The combined net worth of America’s wealthiest 1% grew to a record $49.2 trillion at the end of 2024, while the combined value of nearly 100 million U.S. homes reached $49.7 trillion. This means, per a new report from Redin, that the wealthiest 1% can afford to buy nearly every home in America. (The two numbers are not directly related, but the growth trajectories of home values and the net worth of the top 1% have tracked similar paths over the past 20 years.)
In comparison, the net worth of the bottom 50% grew nearly three times slower over the past two years, rising by 8.5% ($306.3 billion).
Redfin Economics Research Lead Chen Zhao said that even though their assets are more diversified, the wealthiest 1% still own a 13.4% share of real estate in the U.S. And the rise in home values over the past decade has helped drive the similarly rapid growth of their net worth.
“This group is able to watch their real estate assets appreciate without facing mortgage interest payments, as they mainly buy homes with cash,” Zhao said. “It is a striking example of the concentration of wealth in America that the top 1% could hypothetically afford to buy every home in the country—without going into debt—while millions of households struggle to buy or hold onto just one. Asset growth, including real estate, has consistently outpaced wage growth in recent decades, increasing the gap between the top and bottom wealth brackets.”

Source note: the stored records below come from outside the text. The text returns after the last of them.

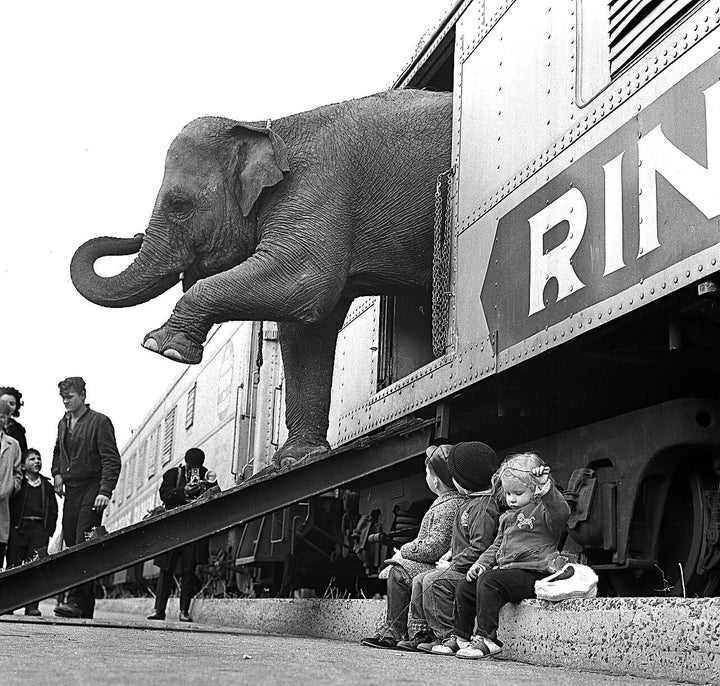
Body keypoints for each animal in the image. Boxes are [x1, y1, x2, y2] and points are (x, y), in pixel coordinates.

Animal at [71, 90, 450, 468]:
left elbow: (306, 283)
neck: (265, 125)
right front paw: (297, 459)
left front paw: (164, 347)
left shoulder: (319, 190)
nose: (134, 235)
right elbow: (307, 328)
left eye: (179, 205)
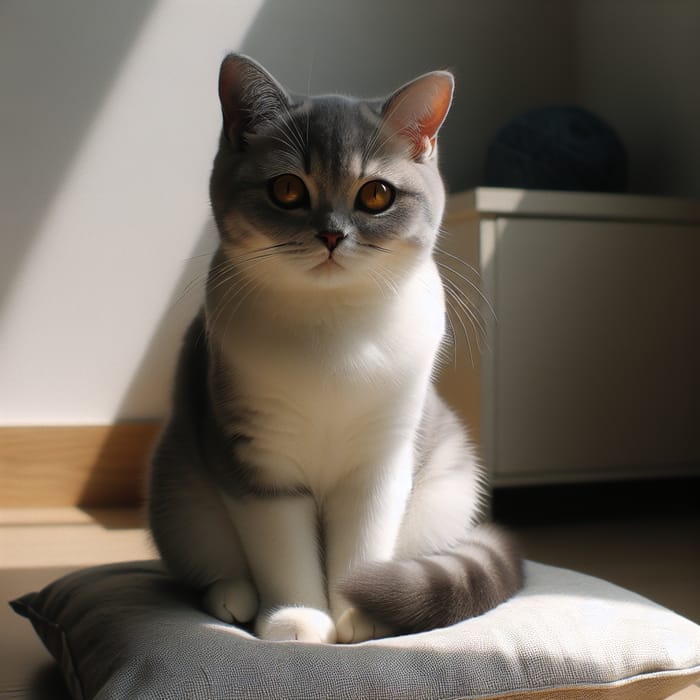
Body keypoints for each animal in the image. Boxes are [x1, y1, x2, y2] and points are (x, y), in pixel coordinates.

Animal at [149, 54, 520, 644]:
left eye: (376, 194)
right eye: (286, 189)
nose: (331, 235)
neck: (335, 329)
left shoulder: (382, 459)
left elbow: (363, 548)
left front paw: (362, 611)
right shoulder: (257, 458)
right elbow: (282, 552)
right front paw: (297, 619)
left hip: (448, 490)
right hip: (180, 498)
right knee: (210, 563)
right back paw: (232, 596)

Real Estate Makes up 12% of the Top 1%’s Wealth
Roughly 1.3 million U.S. households make up America’s wealthiest 1%, which the Fed defines as having a minimum net worth of $11.2 million.
Real estate represents 12.3% ($6.1 trillion) of that net worth. Most of the group’s wealth is tied up in financial assets, which have increased at a similar (or even quicker) pace to real estate over the past two decades.
Conversely, the bottom 50% of U.S. households have a total net worth of $3.9 trillion, with real estate assets making up $1.8 trillion (46.4%) of that amount, showing how much more reliant lower wealth tiers are on real estate as an asset.
And then there’s home mortgage debt, a major difficulty facing the lowest wealth tier. The bottom 50% may own real estate valued at $4.9 trillion, but that tier has a total mortgage debt of $3.1 trillion—equal to almost 75% of their real estate holdings. In comparison, the top 1% hold real estate valued at $6.5 trillion, but only have $411.5 billion in mortgage debt.
Wealthiest 0.1% Could Buy Every Home in America’s 25 Most-Populous Metros
Who do the wealthiest 1% of Americans aspire to? The top 0.1%, those 134,000 U.S. households each with a minimum net worth of $46.3 million.
The combined net worth of the top 0.1% is $22.1 trillion—enough to purchase every home in the 25 most populous metros in America.
And that wealth is growing fast, rising by $4.4 trillion (24.9%) over the past two years, more than the combined net worth of the bottom 50%. That’s enough to buy every home in the Chicago, Atlanta, Boston, and Houston metro areas.